STATED GOAL: Copy the data below line for line, without changing any character.
++++ ENTRIES
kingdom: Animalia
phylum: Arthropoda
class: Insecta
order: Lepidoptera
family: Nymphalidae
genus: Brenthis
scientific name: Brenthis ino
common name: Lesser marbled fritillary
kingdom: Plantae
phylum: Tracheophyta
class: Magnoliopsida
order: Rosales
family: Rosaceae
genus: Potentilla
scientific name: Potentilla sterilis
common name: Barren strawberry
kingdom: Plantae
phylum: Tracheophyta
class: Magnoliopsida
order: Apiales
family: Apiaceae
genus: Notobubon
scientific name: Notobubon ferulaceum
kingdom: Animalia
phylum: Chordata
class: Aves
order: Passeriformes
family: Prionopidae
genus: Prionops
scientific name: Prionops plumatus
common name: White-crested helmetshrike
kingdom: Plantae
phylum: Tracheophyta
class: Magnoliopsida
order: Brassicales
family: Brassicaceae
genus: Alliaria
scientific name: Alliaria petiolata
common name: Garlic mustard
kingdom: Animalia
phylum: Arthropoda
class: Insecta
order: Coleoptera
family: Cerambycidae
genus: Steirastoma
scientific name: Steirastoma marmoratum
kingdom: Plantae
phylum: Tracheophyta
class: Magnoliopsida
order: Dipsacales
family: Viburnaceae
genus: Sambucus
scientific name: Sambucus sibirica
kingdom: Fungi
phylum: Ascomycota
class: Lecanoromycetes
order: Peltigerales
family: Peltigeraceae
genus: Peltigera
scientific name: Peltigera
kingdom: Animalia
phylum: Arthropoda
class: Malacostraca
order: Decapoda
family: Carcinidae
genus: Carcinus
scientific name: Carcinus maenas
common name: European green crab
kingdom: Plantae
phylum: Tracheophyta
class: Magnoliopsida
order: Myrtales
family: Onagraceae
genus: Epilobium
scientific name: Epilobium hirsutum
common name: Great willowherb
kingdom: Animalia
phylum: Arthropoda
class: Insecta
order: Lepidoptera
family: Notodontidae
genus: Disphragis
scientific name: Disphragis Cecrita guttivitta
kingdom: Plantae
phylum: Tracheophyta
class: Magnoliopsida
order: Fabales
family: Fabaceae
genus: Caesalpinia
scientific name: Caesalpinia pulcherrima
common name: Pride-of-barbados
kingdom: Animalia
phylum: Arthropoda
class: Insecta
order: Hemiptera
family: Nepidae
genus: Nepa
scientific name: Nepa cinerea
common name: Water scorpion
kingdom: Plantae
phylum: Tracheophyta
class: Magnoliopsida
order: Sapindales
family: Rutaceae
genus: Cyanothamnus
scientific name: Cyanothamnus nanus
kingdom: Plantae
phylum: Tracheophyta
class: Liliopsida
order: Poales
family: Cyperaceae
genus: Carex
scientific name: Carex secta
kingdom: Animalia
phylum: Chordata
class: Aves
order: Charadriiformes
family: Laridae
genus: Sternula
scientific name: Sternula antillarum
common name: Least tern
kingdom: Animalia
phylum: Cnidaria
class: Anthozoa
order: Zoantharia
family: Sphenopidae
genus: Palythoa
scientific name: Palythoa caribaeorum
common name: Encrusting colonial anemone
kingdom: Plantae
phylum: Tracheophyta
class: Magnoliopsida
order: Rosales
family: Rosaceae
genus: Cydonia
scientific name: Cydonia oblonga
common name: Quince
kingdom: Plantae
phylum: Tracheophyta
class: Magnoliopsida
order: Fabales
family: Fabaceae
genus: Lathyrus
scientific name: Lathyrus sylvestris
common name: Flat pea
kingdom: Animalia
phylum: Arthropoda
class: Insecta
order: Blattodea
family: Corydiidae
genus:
++++++++
WORKED ANSWER:
kingdom: Animalia
phylum: Arthropoda
class: Insecta
order: Lepidoptera
family: Nymphalidae
genus: Brenthis
scientific name: Brenthis ino
common name: Lesser marbled fritillary
kingdom: Plantae
phylum: Tracheophyta
class: Magnoliopsida
order: Rosales
family: Rosaceae
genus: Potentilla
scientific name: Potentilla sterilis
common name: Barren strawberry
kingdom: Plantae
phylum: Tracheophyta
class: Magnoliopsida
order: Apiales
family: Apiaceae
genus: Notobubon
scientific name: Notobubon ferulaceum
kingdom: Animalia
phylum: Chordata
class: Aves
order: Passeriformes
family: Prionopidae
genus: Prionops
scientific name: Prionops plumatus
common name: White-crested helmetshrike
kingdom: Plantae
phylum: Tracheophyta
class: Magnoliopsida
order: Brassicales
family: Brassicaceae
genus: Alliaria
scientific name: Alliaria petiolata
common name: Garlic mustard
kingdom: Animalia
phylum: Arthropoda
class: Insecta
order: Coleoptera
family: Cerambycidae
genus: Steirastoma
scientific name: Steirastoma marmoratum
kingdom: Plantae
phylum: Tracheophyta
class: Magnoliopsida
order: Dipsacales
family: Viburnaceae
genus: Sambucus
scientific name: Sambucus sibirica
kingdom: Fungi
phylum: Ascomycota
class: Lecanoromycetes
order: Peltigerales
family: Peltigeraceae
genus: Peltigera
scientific name: Peltigera
kingdom: Animalia
phylum: Arthropoda
class: Malacostraca
order: Decapoda
family: Carcinidae
genus: Carcinus
scientific name: Carcinus maenas
common name: European green crab
kingdom: Plantae
phylum: Tracheophyta
class: Magnoliopsida
order: Myrtales
family: Onagraceae
genus: Epilobium
scientific name: Epilobium hirsutum
common name: Great willowherb
kingdom: Animalia
phylum: Arthropoda
class: Insecta
order: Lepidoptera
family: Notodontidae
genus: Disphragis
scientific name: Disphragis Cecrita guttivitta
kingdom: Plantae
phylum: Tracheophyta
class: Magnoliopsida
order: Fabales
family: Fabaceae
genus: Caesalpinia
scientific name: Caesalpinia pulcherrima
common name: Pride-of-barbados
kingdom: Animalia
phylum: Arthropoda
class: Insecta
order: Hemiptera
family: Nepidae
genus: Nepa
scientific name: Nepa cinerea
common name: Water scorpion
kingdom: Plantae
phylum: Tracheophyta
class: Magnoliopsida
order: Sapindales
family: Rutaceae
genus: Cyanothamnus
scientific name: Cyanothamnus nanus
kingdom: Plantae
phylum: Tracheophyta
class: Liliopsida
order: Poales
family: Cyperaceae
genus: Carex
scientific name: Carex secta
kingdom: Animalia
phylum: Chordata
class: Aves
order: Charadriiformes
family: Laridae
genus: Sternula
scientific name: Sternula antillarum
common name: Least tern
kingdom: Animalia
phylum: Cnidaria
class: Anthozoa
order: Zoantharia
family: Sphenopidae
genus: Palythoa
scientific name: Palythoa caribaeorum
common name: Encrusting colonial anemone
kingdom: Plantae
phylum: Tracheophyta
class: Magnoliopsida
order: Rosales
family: Rosaceae
genus: Cydonia
scientific name: Cydonia oblonga
common name: Quince
kingdom: Plantae
phylum: Tracheophyta
class: Magnoliopsida
order: Fabales
family: Fabaceae
genus: Lathyrus
scientific name: Lathyrus sylvestris
common name: Flat pea
kingdom: Animalia
phylum: Arthropoda
class: Insecta
order: Blattodea
family: Corydiidae
genus:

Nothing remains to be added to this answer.